Bicara “jarimu harimaumu”, mungkin bagi sebagian orang merupakan sebuah hal yang baru. Bahkan tidak menutup kemungkinan ada yang menilainya sebagai peribahasa yang “lebay” atau berlebihan. Bagaimana logikanya jari kita sampai bisa menjelma sebagai harimau, binatang sangat buas yang setiap saat dapat mencelakai itu?

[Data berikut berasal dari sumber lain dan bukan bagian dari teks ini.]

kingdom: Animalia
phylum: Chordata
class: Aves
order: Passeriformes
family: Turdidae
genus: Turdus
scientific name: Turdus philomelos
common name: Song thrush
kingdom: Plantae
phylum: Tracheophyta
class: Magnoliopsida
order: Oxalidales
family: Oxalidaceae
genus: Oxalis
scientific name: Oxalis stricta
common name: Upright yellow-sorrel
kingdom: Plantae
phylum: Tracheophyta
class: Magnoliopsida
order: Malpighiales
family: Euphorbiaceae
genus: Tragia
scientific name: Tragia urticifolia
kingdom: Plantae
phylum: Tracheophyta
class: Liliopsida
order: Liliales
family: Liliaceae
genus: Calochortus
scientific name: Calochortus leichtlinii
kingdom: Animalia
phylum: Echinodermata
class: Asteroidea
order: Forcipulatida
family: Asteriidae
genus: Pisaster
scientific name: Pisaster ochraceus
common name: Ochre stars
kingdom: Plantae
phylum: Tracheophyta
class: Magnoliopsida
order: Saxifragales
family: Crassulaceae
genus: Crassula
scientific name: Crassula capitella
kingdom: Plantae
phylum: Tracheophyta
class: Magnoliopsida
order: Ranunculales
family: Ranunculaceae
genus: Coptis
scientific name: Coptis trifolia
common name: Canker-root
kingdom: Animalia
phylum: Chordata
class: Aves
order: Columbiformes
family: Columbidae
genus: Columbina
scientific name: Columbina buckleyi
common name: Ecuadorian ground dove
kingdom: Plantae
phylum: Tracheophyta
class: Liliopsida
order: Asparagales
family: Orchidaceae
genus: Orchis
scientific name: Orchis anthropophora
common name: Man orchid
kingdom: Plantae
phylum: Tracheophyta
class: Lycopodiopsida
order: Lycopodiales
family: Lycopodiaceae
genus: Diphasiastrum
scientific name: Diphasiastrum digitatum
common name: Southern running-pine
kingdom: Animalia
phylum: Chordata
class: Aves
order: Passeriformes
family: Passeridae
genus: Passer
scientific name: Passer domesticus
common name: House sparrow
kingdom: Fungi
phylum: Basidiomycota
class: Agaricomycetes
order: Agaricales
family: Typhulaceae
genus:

Disebut berlebihan, tentu sah-sah saja. Tapi faktanya, peribahasa tersebut sejatinya serupa dengan peribahasa yang pernah dipopulerkan oleh nenek moyang kita dulu: mulutmu harimaumu! Yakni, sebuah peribahasa yang mempunyai konotasi negatif. Setiap kata yang kita lontarkan, akibat tidak dipikirkan terlebih dahulu, bisa menyakiti orang lain. Bahkan hal itu memiliki efek malapetaka yang sangat besar bagi diri sendiri dan orang lain.

Advertisements

Jikapun peribahasa “mulutmu harimaumu” kini berasimilasi menjadi “jarimu harimaumu”, itu berterima. Ini terjadi akibat masyarakat menyesuaikan dengan perubahan lingkungan yang saat ini dialaminya. Jika dahulu pola komunikasi didominasi secara lisan, sekarang seiring dengan perkembangan teknologi internet (digital) telah cenderung bergeser secara tulisan dengan penggunaan jari untuk mengetik di papan gadget atau keyboard komputer.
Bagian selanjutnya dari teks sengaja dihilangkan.